(Beginning of Task input)

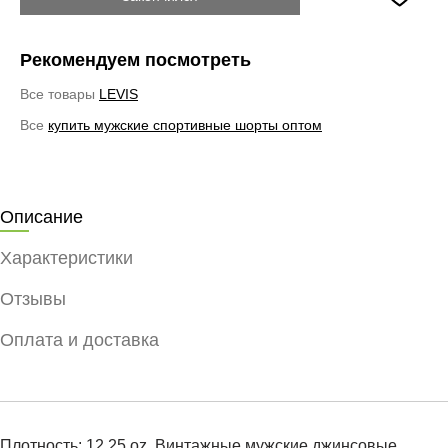
Рекомендуем посмотреть
Все товары
LEVIS
Все
купить мужские спортивные шорты оптом
Описание
Характеристики
Отзывы
Оплата и доставка
Плотность: 12.25 oz. Винтажные мужские джинсовые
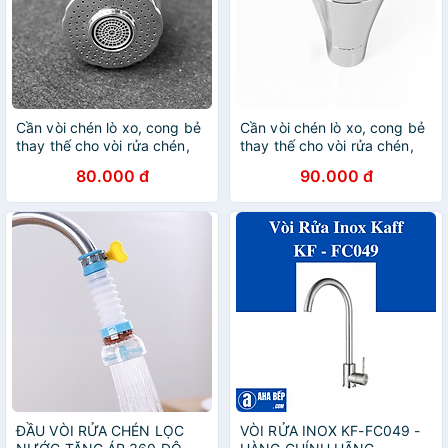
Cần vòi chén lò xo, cong bẻ
Cần vòi chén lò xo, cong bẻ
thay thế cho vòi rửa chén,
thay thế cho vòi rửa chén,
có đầu chỉnh 2 chế độ nước
đầu vòi loa chuyển 02 chế
80.000 đ
90.000 đ
độ xoay
ĐẦU VÒI RỬA CHÉN LỌC
VÒI RỬA INOX KF-FC049 -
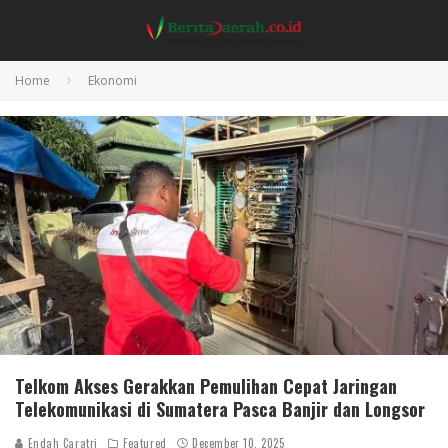
Home
Ekonomi
Telkom Akses Gerakkan Pemulihan Cepat Jaringan
Telekomunikasi di Sumatera Pasca Banjir dan Longsor
Endah Caratri
Featured
December 10, 2025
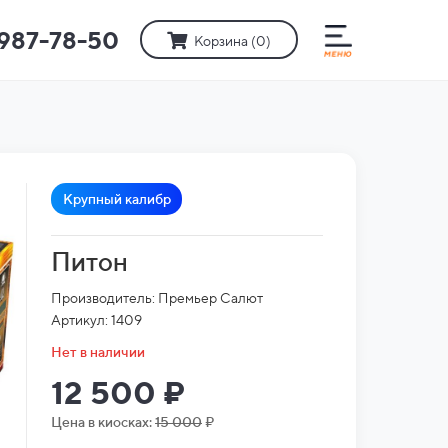
)987-78-50
Корзина (
0
)
Крупный калибр
Питон
Производитель: Премьер Салют
Артикул: 1409
Нет в наличии
12 500 ₽
Цена в киосках:
15 000
₽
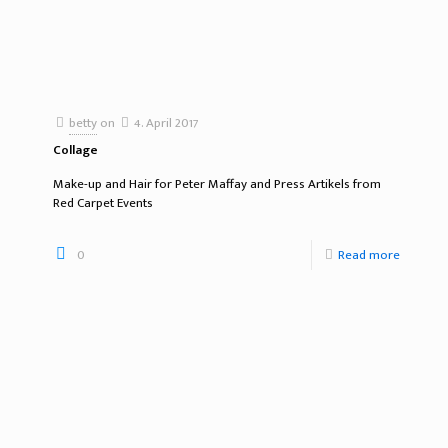
betty
on
4. April 2017
Collage
Make-up and Hair for Peter Maffay and Press Artikels from
Red Carpet Events
0
Read more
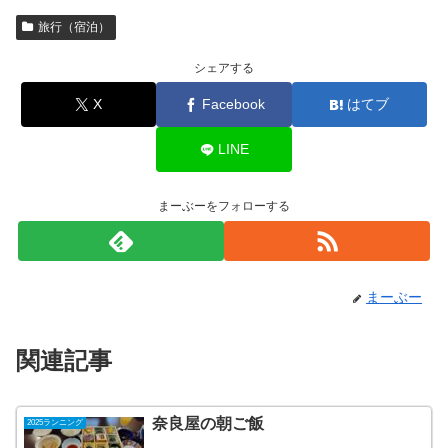
旅行（宿泊）
シェアする
X
Facebook
はてブ
LINE
まーぶーをフォローする
まーぶー
関連記事
奈良屋の朝ご飯
2025ランニング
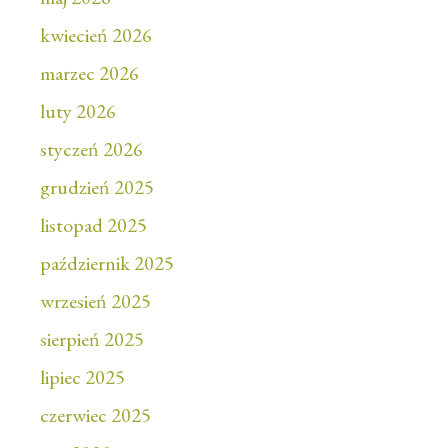
kwiecień 2026
marzec 2026
luty 2026
styczeń 2026
grudzień 2025
listopad 2025
październik 2025
wrzesień 2025
sierpień 2025
lipiec 2025
czerwiec 2025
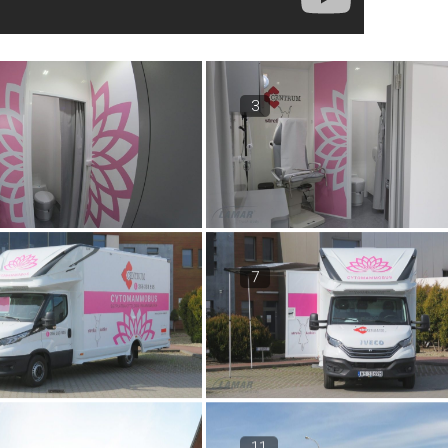
3
7
11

(End of Task input)

**Problem description:** Show every line of the records that contains the word "мужские".

**Output:**
купить мужские спортивные шорты оптом
Плотность: 12.25 oz. Винтажные мужские джинсовые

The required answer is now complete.